• [PAGE TEXT]

--- Start ---

Everyone from the basement to the penthouse stood in the same queue for Chips and Bakewell Tart – and sat at the same tables. I don’t remember healthy options. Perhaps it was one ladle of cream – instead of two.

I thought about skipping lunch and going hungry because I really didn’t feel able to sit with David Plowright and Jules Burns – the only seat that was available in this trussed up diner.

I ended up at their table. It was especially foggy that day – so what better than to talk about the weather.

Car Park Lodge, Manchester. You had made it if you could get in there.  A smile – and the barriers would lift and a space was made available. The canteen staff at Albert Dock who always had my breakfast ready at 7.30am  – and then of course Mary, the indomitable cleaner from Rhyl who, for my 40th birthday, bought me a feather duster. I still have it. She made my day.

The Stables was the inebriated and fertile hub of creativity – from morning to night. If you came back with a ground breaking programme idea, it was tolerated. If you didn’t –  it was still tolerated. It’s also there that I had my first brandy and port. Carole Townsend  (This Is Your Right and second in command) said it was good for stomach upsets. Never, ever, ever again.

--- End ---

• [AIM OF THE EXERCISE]
Pick up the memoir of working life in Manchester after its last sentence and carry it on. The data that comes next has no connection to the memoir of working life in Manchester.

• [STORED DATA]
--- Start ---

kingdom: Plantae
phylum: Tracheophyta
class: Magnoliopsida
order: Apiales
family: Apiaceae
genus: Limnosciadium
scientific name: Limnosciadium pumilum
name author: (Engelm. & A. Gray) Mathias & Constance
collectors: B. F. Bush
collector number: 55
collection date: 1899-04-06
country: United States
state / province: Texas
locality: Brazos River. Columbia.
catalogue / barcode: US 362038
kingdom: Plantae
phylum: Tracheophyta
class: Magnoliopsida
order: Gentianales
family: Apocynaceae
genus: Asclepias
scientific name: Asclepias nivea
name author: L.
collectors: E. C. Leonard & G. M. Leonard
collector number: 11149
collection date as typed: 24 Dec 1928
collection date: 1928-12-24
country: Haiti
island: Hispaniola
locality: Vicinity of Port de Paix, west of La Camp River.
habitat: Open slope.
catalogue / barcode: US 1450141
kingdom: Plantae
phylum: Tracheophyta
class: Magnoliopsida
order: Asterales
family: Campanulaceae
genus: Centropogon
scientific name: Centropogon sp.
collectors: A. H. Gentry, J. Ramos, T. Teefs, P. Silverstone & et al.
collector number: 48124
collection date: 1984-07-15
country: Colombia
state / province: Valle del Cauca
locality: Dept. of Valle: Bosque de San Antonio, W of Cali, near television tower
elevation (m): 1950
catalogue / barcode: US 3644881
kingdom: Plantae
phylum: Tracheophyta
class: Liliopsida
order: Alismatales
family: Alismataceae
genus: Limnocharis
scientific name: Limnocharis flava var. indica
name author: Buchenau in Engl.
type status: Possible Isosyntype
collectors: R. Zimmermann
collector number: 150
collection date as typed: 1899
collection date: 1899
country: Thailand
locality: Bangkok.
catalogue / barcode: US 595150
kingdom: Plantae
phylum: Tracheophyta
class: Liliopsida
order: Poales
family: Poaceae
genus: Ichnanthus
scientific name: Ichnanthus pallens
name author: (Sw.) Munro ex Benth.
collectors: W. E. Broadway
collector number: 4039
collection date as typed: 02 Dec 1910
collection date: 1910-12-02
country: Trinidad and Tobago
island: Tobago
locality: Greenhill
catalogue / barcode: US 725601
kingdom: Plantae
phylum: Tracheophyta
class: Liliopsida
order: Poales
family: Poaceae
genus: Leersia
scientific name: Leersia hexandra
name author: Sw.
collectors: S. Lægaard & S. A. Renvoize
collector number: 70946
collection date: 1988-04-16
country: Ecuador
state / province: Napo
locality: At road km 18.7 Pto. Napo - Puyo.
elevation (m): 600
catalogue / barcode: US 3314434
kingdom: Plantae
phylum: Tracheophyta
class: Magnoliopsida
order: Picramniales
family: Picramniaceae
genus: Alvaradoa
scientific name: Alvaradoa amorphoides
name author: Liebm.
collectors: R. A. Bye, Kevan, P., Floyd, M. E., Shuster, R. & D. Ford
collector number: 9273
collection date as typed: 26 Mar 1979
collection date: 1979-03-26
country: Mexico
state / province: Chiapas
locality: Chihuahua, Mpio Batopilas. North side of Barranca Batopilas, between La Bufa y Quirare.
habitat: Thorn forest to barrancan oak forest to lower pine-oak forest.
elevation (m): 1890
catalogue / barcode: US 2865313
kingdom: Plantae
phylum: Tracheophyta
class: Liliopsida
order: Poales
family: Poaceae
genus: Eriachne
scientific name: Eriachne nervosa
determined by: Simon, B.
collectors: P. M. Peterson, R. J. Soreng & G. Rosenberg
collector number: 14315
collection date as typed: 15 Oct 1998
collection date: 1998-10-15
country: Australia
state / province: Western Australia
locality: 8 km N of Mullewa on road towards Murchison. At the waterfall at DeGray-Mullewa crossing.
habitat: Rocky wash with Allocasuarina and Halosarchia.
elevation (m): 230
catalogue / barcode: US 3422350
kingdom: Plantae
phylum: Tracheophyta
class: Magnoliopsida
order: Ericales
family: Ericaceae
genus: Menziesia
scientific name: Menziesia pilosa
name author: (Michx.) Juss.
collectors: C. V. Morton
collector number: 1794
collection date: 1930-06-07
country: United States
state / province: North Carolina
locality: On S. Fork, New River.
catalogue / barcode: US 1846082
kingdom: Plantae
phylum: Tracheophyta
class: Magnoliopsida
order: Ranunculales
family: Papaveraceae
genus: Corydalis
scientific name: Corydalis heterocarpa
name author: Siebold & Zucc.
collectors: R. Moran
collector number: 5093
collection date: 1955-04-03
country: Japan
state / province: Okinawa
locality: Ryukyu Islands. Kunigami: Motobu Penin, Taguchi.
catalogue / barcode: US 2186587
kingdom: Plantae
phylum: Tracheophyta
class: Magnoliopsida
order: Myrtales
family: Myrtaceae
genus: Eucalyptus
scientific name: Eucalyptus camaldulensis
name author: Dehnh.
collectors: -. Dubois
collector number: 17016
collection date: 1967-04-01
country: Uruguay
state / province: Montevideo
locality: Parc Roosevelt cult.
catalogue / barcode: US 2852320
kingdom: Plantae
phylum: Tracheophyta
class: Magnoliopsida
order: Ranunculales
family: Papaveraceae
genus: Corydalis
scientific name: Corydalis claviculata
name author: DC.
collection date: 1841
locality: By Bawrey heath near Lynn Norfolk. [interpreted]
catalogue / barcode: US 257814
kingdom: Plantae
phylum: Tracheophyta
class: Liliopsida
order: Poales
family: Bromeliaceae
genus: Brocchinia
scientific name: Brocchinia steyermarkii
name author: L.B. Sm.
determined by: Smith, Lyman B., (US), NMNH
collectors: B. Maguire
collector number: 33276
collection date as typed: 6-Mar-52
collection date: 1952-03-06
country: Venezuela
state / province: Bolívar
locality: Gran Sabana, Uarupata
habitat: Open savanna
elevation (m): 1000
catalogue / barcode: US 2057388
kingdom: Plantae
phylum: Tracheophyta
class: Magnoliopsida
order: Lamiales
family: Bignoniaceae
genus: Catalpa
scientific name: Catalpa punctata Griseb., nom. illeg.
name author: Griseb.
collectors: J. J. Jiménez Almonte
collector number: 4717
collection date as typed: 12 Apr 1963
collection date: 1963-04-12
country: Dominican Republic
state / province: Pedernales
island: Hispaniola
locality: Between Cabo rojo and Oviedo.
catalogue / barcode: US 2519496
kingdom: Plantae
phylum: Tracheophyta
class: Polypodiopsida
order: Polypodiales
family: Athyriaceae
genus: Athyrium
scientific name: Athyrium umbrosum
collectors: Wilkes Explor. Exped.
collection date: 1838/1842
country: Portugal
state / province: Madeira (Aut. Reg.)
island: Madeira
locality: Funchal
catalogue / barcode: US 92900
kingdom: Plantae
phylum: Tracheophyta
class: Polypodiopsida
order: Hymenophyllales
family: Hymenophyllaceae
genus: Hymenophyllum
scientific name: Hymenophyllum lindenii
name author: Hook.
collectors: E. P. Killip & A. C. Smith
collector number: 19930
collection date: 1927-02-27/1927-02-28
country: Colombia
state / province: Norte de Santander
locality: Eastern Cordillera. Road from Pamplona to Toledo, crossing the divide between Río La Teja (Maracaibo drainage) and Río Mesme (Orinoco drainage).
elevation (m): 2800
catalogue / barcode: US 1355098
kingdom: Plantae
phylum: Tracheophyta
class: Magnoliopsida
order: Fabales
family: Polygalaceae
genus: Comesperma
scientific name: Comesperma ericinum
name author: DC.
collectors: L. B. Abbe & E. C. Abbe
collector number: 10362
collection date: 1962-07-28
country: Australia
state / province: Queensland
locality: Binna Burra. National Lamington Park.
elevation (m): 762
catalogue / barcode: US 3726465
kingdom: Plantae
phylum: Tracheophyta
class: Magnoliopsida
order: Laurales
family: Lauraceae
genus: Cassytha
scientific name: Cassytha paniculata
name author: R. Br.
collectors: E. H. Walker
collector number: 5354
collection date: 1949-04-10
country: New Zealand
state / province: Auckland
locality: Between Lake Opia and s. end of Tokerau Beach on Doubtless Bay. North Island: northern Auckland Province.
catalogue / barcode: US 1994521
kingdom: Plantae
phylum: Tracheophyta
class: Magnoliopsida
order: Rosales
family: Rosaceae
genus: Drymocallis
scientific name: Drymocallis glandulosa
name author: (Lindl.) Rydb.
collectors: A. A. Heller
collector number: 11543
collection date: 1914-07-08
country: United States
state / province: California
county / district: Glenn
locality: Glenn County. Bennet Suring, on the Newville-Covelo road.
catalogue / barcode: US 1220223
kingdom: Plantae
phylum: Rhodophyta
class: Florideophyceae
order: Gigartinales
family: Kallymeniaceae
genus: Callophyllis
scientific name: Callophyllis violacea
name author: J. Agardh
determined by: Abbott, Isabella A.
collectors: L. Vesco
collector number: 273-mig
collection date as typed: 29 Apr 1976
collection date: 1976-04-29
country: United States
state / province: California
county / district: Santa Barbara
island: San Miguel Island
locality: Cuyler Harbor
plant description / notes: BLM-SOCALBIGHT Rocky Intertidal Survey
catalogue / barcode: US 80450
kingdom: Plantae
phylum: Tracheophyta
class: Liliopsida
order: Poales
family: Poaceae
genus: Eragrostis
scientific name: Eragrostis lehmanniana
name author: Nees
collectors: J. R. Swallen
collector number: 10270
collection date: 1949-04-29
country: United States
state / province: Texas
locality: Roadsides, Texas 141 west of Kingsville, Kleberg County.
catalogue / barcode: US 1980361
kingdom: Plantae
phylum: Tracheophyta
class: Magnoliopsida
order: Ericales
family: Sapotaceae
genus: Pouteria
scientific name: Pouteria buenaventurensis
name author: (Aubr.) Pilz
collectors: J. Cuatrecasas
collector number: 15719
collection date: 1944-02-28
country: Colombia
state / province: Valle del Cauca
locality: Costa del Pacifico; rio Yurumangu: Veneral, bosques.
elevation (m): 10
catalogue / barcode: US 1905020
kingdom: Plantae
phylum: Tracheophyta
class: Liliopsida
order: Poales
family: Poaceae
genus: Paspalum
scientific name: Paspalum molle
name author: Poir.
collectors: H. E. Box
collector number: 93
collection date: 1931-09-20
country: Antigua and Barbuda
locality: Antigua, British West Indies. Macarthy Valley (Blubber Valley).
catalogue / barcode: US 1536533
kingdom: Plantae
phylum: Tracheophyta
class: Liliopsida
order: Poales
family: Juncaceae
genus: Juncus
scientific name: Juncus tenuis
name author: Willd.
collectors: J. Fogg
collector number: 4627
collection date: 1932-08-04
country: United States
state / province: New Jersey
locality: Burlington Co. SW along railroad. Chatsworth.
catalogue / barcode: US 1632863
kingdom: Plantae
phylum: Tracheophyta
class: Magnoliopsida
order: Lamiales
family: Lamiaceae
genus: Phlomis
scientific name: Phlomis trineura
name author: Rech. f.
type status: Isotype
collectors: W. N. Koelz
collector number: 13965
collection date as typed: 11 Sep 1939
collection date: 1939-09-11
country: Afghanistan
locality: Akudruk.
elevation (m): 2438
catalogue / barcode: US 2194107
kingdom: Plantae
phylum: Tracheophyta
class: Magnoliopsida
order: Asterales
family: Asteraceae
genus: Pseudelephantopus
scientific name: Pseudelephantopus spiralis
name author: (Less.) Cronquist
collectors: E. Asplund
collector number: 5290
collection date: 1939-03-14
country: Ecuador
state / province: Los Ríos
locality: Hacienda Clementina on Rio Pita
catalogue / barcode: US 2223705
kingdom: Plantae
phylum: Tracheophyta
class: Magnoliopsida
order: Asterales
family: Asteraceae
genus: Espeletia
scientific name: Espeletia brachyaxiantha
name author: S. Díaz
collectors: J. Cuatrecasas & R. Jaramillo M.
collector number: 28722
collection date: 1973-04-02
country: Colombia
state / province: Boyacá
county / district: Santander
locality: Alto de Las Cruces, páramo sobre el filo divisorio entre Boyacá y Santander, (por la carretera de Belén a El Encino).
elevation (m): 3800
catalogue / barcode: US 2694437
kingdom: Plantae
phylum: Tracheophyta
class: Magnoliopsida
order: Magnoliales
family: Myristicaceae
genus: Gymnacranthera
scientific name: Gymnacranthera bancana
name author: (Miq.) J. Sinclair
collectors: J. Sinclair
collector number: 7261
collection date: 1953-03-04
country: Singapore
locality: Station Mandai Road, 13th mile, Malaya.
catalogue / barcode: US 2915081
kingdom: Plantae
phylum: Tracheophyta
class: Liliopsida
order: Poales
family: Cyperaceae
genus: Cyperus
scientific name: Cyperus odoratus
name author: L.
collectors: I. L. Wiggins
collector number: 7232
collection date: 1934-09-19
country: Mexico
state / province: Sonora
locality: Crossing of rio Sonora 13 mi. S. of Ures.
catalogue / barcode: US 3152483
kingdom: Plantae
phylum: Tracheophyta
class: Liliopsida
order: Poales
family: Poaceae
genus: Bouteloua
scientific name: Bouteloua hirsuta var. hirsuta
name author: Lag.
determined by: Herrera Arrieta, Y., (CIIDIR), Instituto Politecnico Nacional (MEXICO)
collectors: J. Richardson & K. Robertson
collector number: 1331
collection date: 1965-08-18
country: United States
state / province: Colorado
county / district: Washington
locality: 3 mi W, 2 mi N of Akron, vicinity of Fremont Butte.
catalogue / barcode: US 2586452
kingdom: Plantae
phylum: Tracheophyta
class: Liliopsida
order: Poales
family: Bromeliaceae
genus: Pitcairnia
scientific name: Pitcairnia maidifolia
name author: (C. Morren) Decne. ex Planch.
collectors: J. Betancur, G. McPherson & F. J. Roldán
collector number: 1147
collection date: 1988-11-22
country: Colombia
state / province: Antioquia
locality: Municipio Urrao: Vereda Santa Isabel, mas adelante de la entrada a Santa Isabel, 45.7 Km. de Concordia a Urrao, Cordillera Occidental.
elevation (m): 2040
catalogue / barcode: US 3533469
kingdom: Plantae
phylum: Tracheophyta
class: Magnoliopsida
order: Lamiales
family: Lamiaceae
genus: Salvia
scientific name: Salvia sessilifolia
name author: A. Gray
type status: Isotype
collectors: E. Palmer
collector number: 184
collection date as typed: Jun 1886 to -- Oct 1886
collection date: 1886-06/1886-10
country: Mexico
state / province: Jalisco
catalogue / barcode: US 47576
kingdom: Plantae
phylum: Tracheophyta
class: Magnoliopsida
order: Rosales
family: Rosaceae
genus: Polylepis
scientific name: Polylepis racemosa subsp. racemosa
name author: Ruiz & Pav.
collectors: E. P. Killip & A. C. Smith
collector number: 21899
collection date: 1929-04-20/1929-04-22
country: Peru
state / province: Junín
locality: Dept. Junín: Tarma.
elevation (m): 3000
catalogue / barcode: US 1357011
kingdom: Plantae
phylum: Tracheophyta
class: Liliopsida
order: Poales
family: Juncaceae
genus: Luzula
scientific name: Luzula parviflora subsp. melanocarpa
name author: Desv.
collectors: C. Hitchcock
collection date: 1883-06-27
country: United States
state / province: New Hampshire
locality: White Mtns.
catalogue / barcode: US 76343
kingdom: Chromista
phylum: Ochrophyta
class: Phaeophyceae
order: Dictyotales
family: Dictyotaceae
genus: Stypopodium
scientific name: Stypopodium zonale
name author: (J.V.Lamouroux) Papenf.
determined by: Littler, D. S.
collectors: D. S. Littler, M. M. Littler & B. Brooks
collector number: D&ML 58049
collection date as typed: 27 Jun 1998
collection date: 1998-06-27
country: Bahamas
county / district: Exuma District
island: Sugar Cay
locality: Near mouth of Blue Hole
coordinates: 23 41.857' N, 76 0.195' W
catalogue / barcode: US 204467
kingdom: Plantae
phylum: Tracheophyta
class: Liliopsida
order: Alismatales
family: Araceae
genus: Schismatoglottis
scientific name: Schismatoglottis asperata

--- End ---

• [ANSWER BELOW]
Pigs really don’t fly. Underinvestment?

The crew and I were driving to Lancaster in the’ Flying Pig’ – the blue Range Rover with the proud Granada ident. Everybody knew the Rover should have been retired. In fact, as we set off from the newsroom, there was a sense that we might be on our final mission. Each of us was on phones warning HQ  we may not make it. There was nothing in the engine. Graham couldn’t make it go any faster. I was mentally and physically pedalling like mad as it croaked and groaned  – at no more than 10mph – up an insignificant, gentle incline through the town centre. We were overtaken by the BBC heading for the same story. We never made it.